When Alcantara’s season-ending injury was announced, Miami pitching coach Mel Stottlemyre Jr. said, “We all feel for him. “We’ve had our ups and downs, but Alcantara was a big part of our team this year. When he gets the ball, we know he’s going to go seven innings.”

A native of the Dominican Republic, Alcantara is a right-hander who averages 97.6 mph (157.1 km/h) with a strong sinker and changeup. 바카라사이트 He debuted with the St. Louis Cardinals in 2017 and came to Miami after the season in a trade for All-Star outfielder Marcell Osuna.

Alcantara made the leap to ace status in 2019, earning All-Star honors in his first season as a full-time starter, and went 9-15 with a 3.19 ERA and 201 strikeouts in 33 games (205⅔ innings) in 2021, earning a five-year, $55 million extension with Miami.

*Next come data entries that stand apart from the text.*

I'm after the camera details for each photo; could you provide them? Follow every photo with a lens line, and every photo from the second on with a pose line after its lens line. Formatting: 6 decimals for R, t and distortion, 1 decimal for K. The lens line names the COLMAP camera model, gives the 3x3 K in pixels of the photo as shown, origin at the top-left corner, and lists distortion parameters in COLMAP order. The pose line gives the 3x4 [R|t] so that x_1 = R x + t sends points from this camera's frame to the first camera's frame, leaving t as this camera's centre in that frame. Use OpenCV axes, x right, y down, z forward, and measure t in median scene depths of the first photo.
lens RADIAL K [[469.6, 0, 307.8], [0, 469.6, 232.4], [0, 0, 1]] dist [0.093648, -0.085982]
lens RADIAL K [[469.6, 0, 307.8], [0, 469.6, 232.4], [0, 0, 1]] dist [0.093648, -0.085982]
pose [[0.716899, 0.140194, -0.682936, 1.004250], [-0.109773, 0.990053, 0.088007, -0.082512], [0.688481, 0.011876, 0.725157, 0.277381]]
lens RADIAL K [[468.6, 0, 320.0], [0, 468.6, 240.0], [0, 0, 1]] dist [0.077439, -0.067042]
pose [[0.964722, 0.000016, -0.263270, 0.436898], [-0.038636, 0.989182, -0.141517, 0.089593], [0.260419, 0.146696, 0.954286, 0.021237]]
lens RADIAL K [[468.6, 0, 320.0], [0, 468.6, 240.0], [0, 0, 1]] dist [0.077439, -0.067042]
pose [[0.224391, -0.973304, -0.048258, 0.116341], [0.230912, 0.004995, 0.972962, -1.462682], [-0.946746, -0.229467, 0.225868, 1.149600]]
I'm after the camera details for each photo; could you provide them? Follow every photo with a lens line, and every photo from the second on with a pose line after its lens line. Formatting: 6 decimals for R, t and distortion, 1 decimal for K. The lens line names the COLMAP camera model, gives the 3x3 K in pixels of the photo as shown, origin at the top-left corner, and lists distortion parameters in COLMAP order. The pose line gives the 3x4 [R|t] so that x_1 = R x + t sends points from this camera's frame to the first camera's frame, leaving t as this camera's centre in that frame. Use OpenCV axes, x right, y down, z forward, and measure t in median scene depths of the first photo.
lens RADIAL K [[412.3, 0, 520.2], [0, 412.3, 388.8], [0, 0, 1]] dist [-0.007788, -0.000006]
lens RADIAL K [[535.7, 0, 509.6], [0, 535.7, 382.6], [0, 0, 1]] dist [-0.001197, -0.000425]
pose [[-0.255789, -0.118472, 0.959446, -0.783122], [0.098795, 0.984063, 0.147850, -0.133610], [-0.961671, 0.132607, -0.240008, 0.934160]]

He rode the momentum to his best season last year, going 14-9 with a 2.28 ERA and 207 strikeouts in 32 games (228⅔ innings), earning a unanimous NL Cy Young Award. He became the first pitcher in Miami franchise history to win the Cy Young Award. Most importantly, he pitched the most innings with a league-high six complete games. He threw more than 200 innings for the second straight year and was hailed as a rare complete-game innings-eater in an era that emphasizes pitcher management and protection.

This year, however, he has faltered, going 7-12 with a 4.14 ERA and 151 strikeouts in 28 games (184⅔ innings). He struggled early on, perhaps due to fatigue from the many innings he’s pitched in the last two years, or the effects of representing the Dominican Republic in the World Baseball Classic (WBC) a season ago. Alcantara rebounded somewhat in the second half of the season, and while he still led the team in innings pitched this year with three complete games, his stuff hasn’t quite matched the past two years.

When Miami reached the postseason for the first time in three years as the second NL wild card, Alcantara did not take the mound. He was placed on the disabled list and made a rehab start in Triple-A, but his return was short-lived due to recurring pain. He ended up going under the knife and is expected to return two years later.